Esquecer filmes

Esquecer filmes é minha brincadeira predileta. Não vou mais ao cinema. Tornei-me um ex-cinéfilo. Estou no interior e a sala de projeção se apagou há muitos anos. Ficaram as lembranças dos filmes do passado. Como no ciclo do ouro ou da borracha. Nesse período em que o cinema apresentou descenso, como fenômeno de massa, justo nesse ponto, dei início ao meu insaciável retorno em busca dos velhos filmes. Comecei procurando películas que deveria ter esquecido. Fiz uma lista enorme e gastei meu dia na feitura. Tudo num perfeito momento de vadiagem produtiva.

A nova história de Tom Mix foi o seu azar. Famoso durante o cinema mudo, porém ao ganhar voz, acabou perdendo seu lugar na fama. O tom da voz de Mix estava longe de ser admirável para os novos padrões. Esganiçada e feia. Com base em Tom Mix senti que poderia, se quisesse, ter engordado a prateleira da memória com todos os filmes que vi na vida em pouco tempo. No entanto estava me procurando no museu das imagens antigas. Foram os recintos que emudeceram. O teatro e a dança tentaram substituí-lo, mas sem êxito.

Os filmes para esquecer ocuparam o melhor lugar na casa vazia. Por traz de cada porta uma lembrança, um jarro, um sorriso de verdade, uma mentira, uma vergonha, uma culpa, um desastre, uma panela fumegante, um pai e um avô na grande trama. Todos vivos com seus lances de xadrez para burlar o inexorável. A resistência sobre a vontade louca de voltar. Retornar ao “tempo feliz” quando não se consegue um pouco de força para tornar as coisas aceitáveis. Na sala em que se projeta à dor o filme se desenrola. A dor se opera como retrato da esperança. O que restou para mim dos filmes de Bergman.

Retorno à casa de um amigo psicanalista onde Bergman permanecerá inédito e indivisível. (Naquela hora em que brincamos com os pedaços das lembranças). Lá está tudo de volta. No elevador, já tarde da noite, ainda havia tempo para perder nos lugares insólitos entre artistas que concorrem para um mundo melhor. O artista que se desenvolve na obra, evolui em busca de sentido, na desordenada etapa das representações.

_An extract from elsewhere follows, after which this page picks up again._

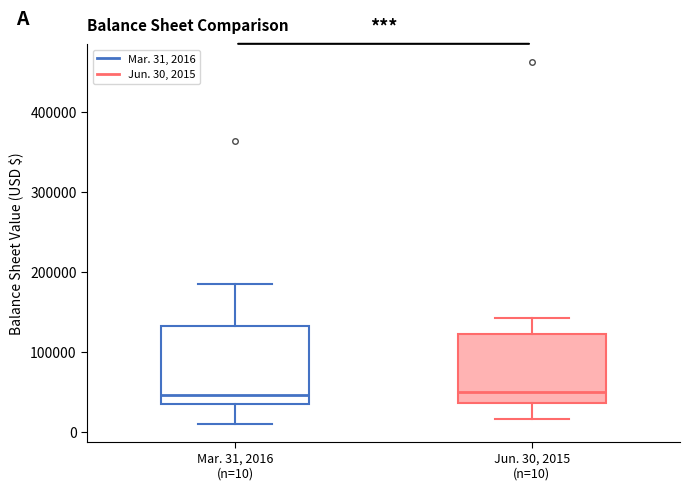

Comparing the boxes themselves (not the whiskers), which one is the tallest?

Mar. 31, 2016 (n=10)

Desço o elevador com a alma tranqüila. Apelo de paz e respeito à permanência, pois tudo é movimento. Podemos e não podemos descer o mesmo rio... Dessa impermanência devia nascer o respeito completo, intocável, um perdão simples e calado. A vida pela trama do mal com os olhos na saudade devia fracassar contra o desejo da piedade e do acalanto. Só isso deveria acalmar a humanidade diante da ferocidade dos conceitos. O drama deste exato momento que acaba de passar e que escoa no tempo. Foi quando todos os filmes de Bergman se reuniram no susto da sua ausência. Lembrei Fellini. O quanto lhe considerava o reverso de Bergman na mesma direção. Na mesma altura e diferente. Bergman com pinceladas de elegância sóbria e o gosto amaro pelo absurdo. O silêncio. Felline com seu colorido riscado pelos ruídos da rua distraindo a mesma desilusão. Ambos foram para mim os mais perfeitos complementos das noites de outono quando ir ao cinema era uma ordem poética. Cenas de Um Casamento Sueco é a introdução à filosofia do ego e seus desejos. Um permanente manifesto do poliamor numa sociedade marcada pela exclusividade afetiva e patrimonial. Por onde começam os rumores, as vozes, os cicios em torno do tema.

Eternidade que possuímos como o dom do encantamento no tempo em que podemos visualizar o mundo e a expressão mais completa.